## Required action
Print every line of the listing below, from its start down through the line containing "<th>NUM_FMLY_MEMBERS</th>", and leave the picture out of your answer.

## Provided material
+ + +

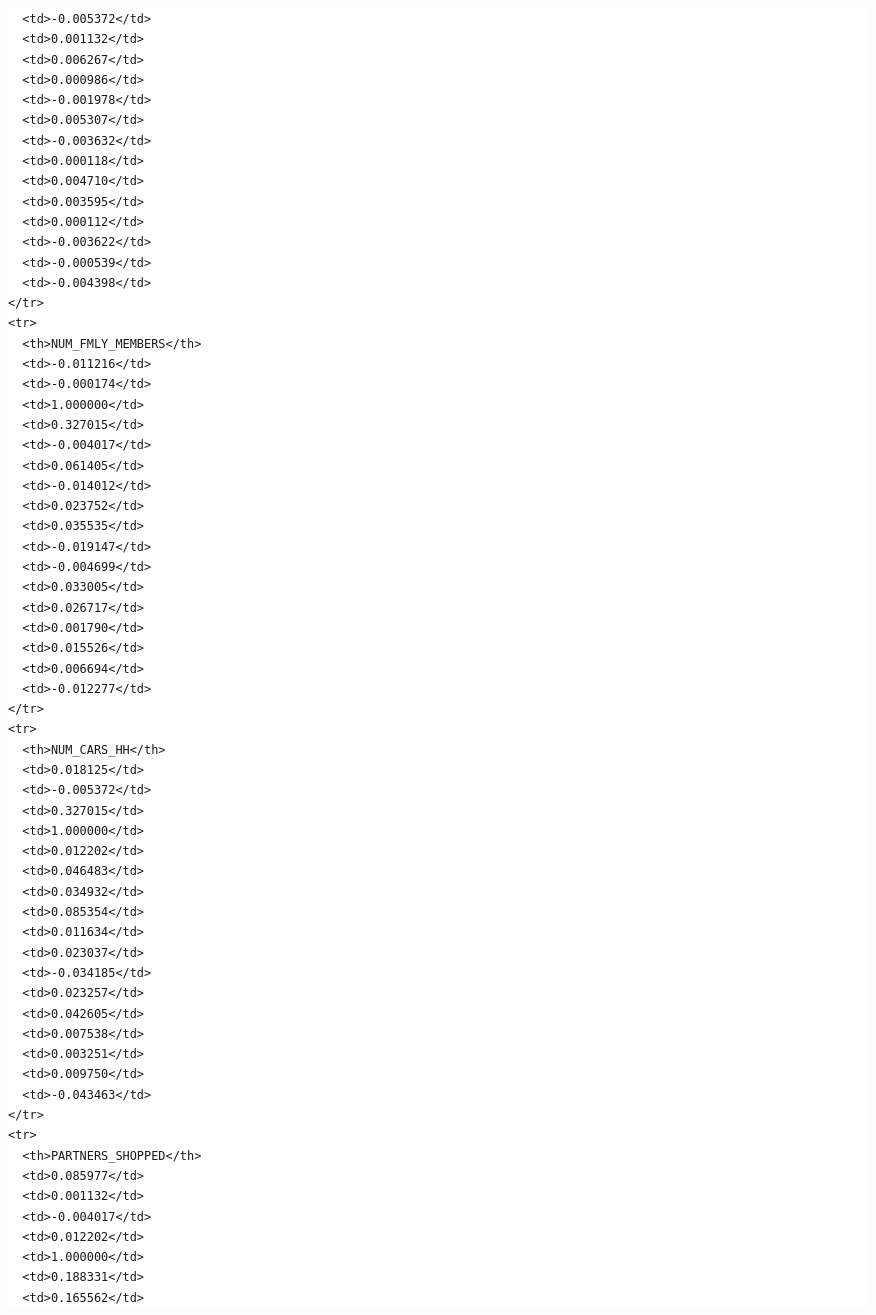       <td>-0.005372</td>
      <td>0.001132</td>
      <td>0.006267</td>
      <td>0.000986</td>
      <td>-0.001978</td>
      <td>0.005307</td>
      <td>-0.003632</td>
      <td>0.000118</td>
      <td>0.004710</td>
      <td>0.003595</td>
      <td>0.000112</td>
      <td>-0.003622</td>
      <td>-0.000539</td>
      <td>-0.004398</td>
    </tr>
    <tr>
      <th>NUM_FMLY_MEMBERS</th>
      <td>-0.011216</td>
      <td>-0.000174</td>
      <td>1.000000</td>
      <td>0.327015</td>
      <td>-0.004017</td>
      <td>0.061405</td>
      <td>-0.014012</td>
      <td>0.023752</td>
      <td>0.035535</td>
      <td>-0.019147</td>
      <td>-0.004699</td>
      <td>0.033005</td>
      <td>0.026717</td>
      <td>0.001790</td>
      <td>0.015526</td>
      <td>0.006694</td>
      <td>-0.012277</td>
    </tr>
    <tr>
      <th>NUM_CARS_HH</th>
      <td>0.018125</td>
      <td>-0.005372</td>
      <td>0.327015</td>
      <td>1.000000</td>
      <td>0.012202</td>
      <td>0.046483</td>
      <td>0.034932</td>
      <td>0.085354</td>
      <td>0.011634</td>
      <td>0.023037</td>
      <td>-0.034185</td>
      <td>0.023257</td>
      <td>0.042605</td>
      <td>0.007538</td>
      <td>0.003251</td>
      <td>0.009750</td>
      <td>-0.043463</td>
    </tr>
    <tr>
      <th>PARTNERS_SHOPPED</th>
      <td>0.085977</td>
      <td>0.001132</td>
      <td>-0.004017</td>
      <td>0.012202</td>
      <td>1.000000</td>
      <td>0.188331</td>
      <td>0.165562</td>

+ + +

## Response below
       <td>-0.005372</td>
      <td>0.001132</td>
      <td>0.006267</td>
      <td>0.000986</td>
      <td>-0.001978</td>
      <td>0.005307</td>
      <td>-0.003632</td>
      <td>0.000118</td>
      <td>0.004710</td>
      <td>0.003595</td>
      <td>0.000112</td>
      <td>-0.003622</td>
      <td>-0.000539</td>
      <td>-0.004398</td>
    </tr>
    <tr>
      <th>NUM_FMLY_MEMBERS</th>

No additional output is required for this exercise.